Ellis Act evictions: Diego Deleo

Melanie Young
Diego Deleo sits with another evicted tennant, Theresa Flandrich

  Seventy-eight year old Diego Deleo likes to sit in San Francisco’s Washington Square, sharing poems with neighborhood friends. But Diego’s landlord recently evicted him, so he’ll have to move on.

 

“My name is Diego Deleo. I live in North Beach, and I have been Ellis Acted about two months ago so I have another 10 months to stay, and then I move out. I have to.

 

“I live in North Beach 40 years, 40 years. I moved in there with the wife. Now, she passed away. I’m by myself. The doctor said find something to do, because I was too lonely.

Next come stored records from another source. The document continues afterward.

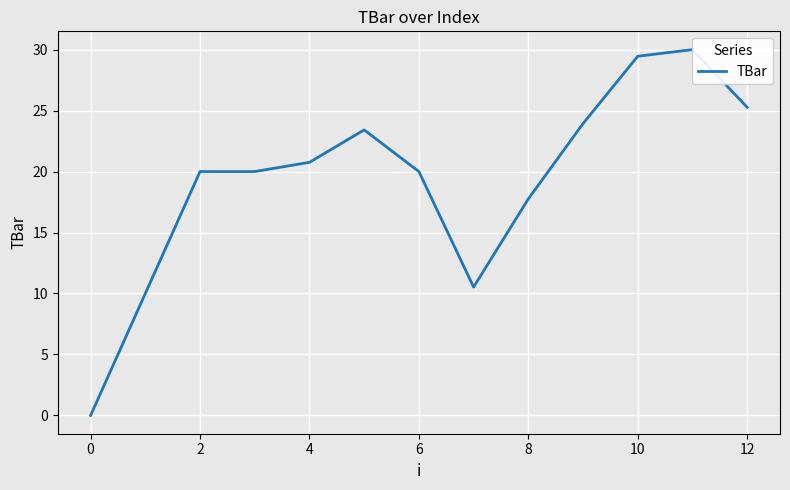

How many values exceed 20?

6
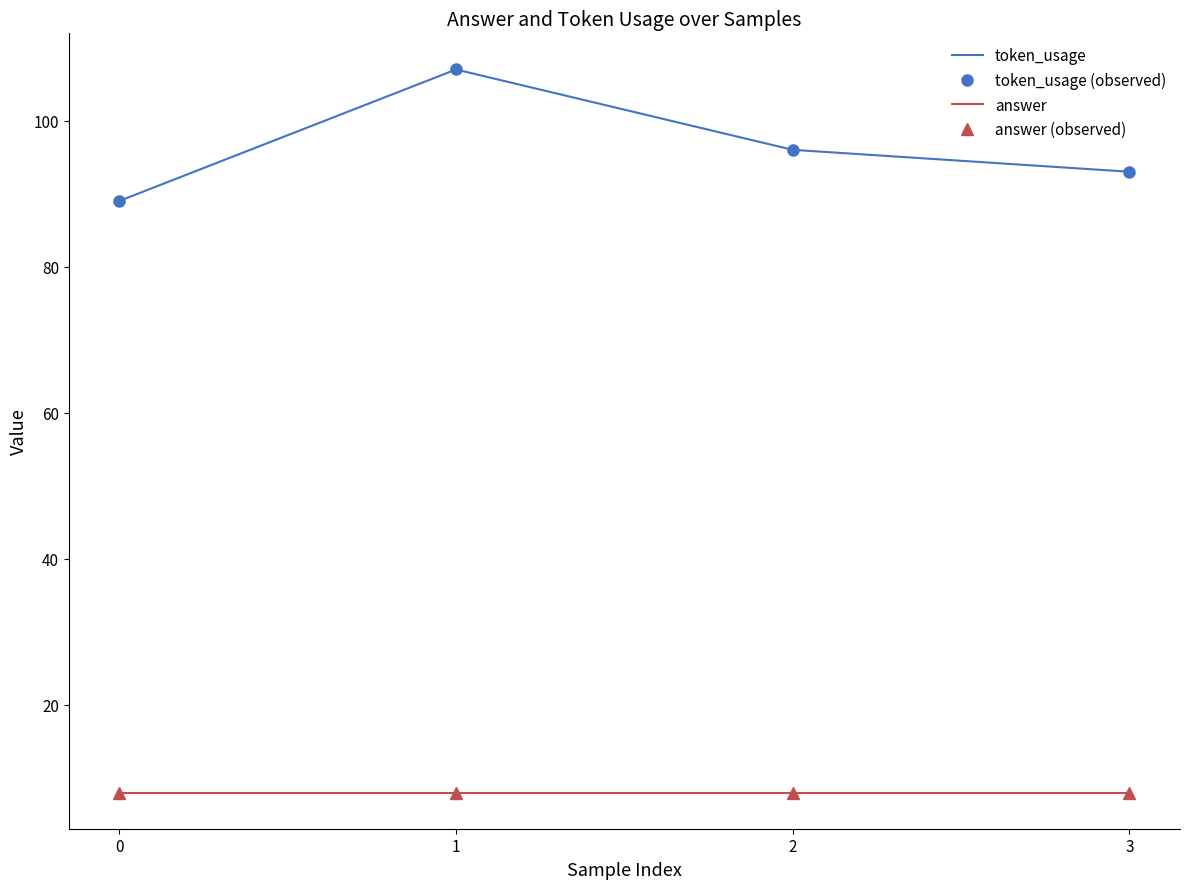

Does the chart have visible grid lines?

No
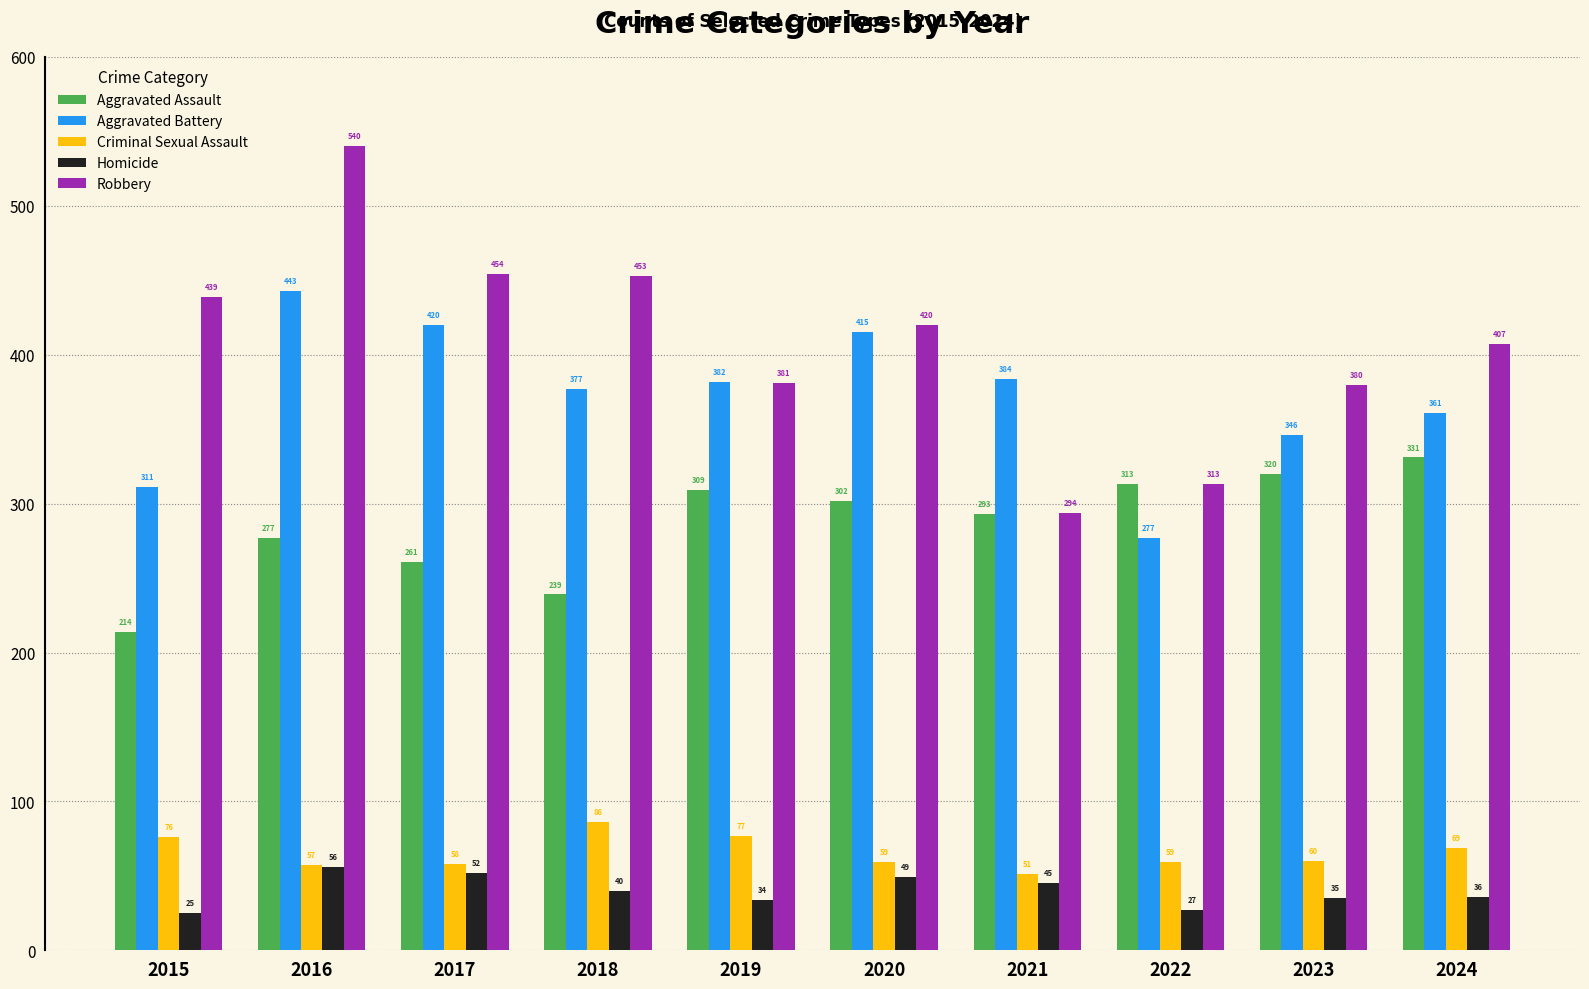

Reading right to left, extract all data points from this chart.

Aggravated Assault: 331	320	313	293	302	309	239	261	277	214
Aggravated Battery: 361	346	277	384	415	382	377	420	443	311
Criminal Sexual Assault: 69	60	59	51	59	77	86	58	57	76
Homicide: 36	35	27	45	49	34	40	52	56	25
Robbery: 407	380	313	294	420	381	453	454	540	439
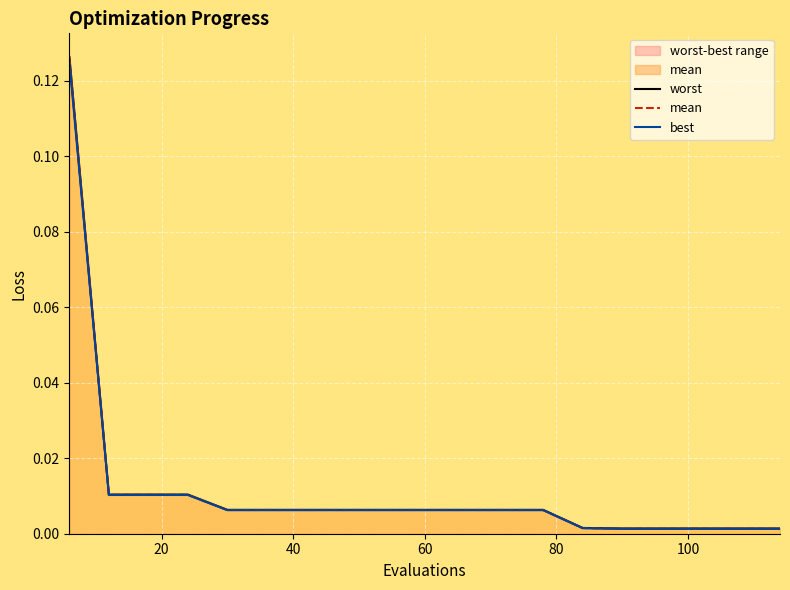

At how many categories does at least one series exceed 0?

19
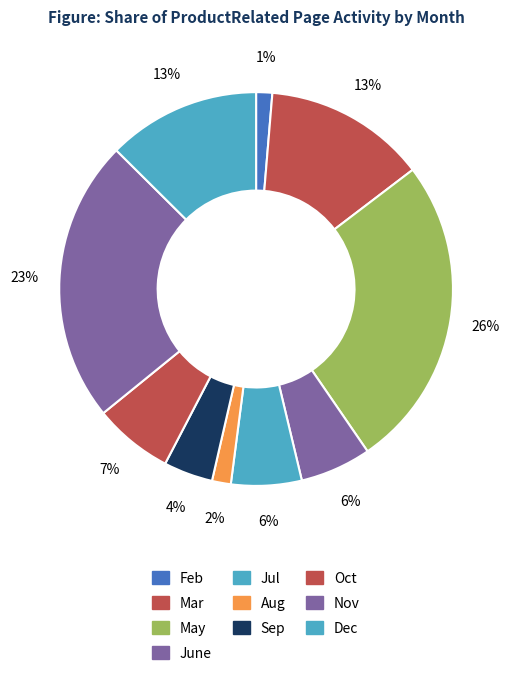

To the nearest percent, what percentage of the pie is Mar?

13%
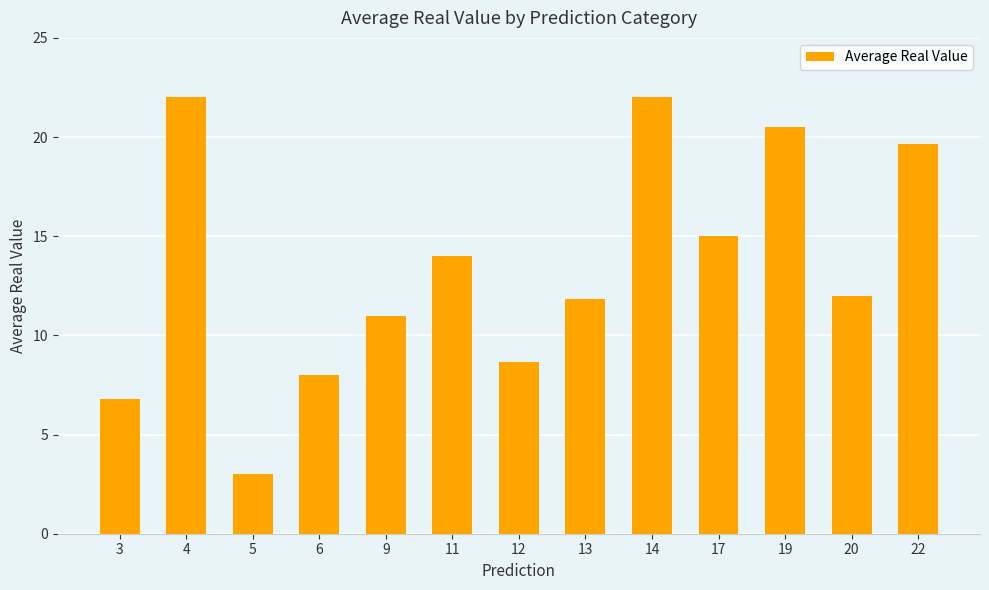

What is the smallest value displayed?

3.0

It’s terrible to be alone. I started to write.

 

“And through the little things I write, I call them poetry, I make a lot of connections in North Beach. I have a lot of friends that meet at Washington Square. I make a lot of connections in North Beach. We get together, we talk about things that I never thought I’d be able to do. Because I’m into it now, I love it. North Beach is my life.

 

“So, I receive this Ellis Act notice. I didn’t know what Ellis Act was. And then I read in the paper, there’s an epidemic of Ellis Act all over the city.

 

“And so I went to see, how they call them, the assistance for the elderly about eviction. So they suggest me, that I will have to go by the Ellis Act, I cannot fight it.

 

“For an old person like me, pretty soon I will be 80 years old. I go five, 10 miles from here. It’s difficult to get adjusted to a new environment, friends, stores. It will shorten my existence considerably.

 

“Furthermore, you live 30, 40 years in one place, all the love and the spirit of the experience, and the wife, and the family member there.

A lot of memories there. The move is not a picnic, not a good thing. But I accept it, what can you do? That’s capitalism, that’s reality.

 

“I don’t know. Well, because I’m alone now, a studio will do. A small place, a studio. I should be able, well, I don’t make much money. Social security pension, because I worked for city for 25 years. I used to be senior escort program.

 

“We will see. At my age it’s a death sentence in a way. It is, hurts.”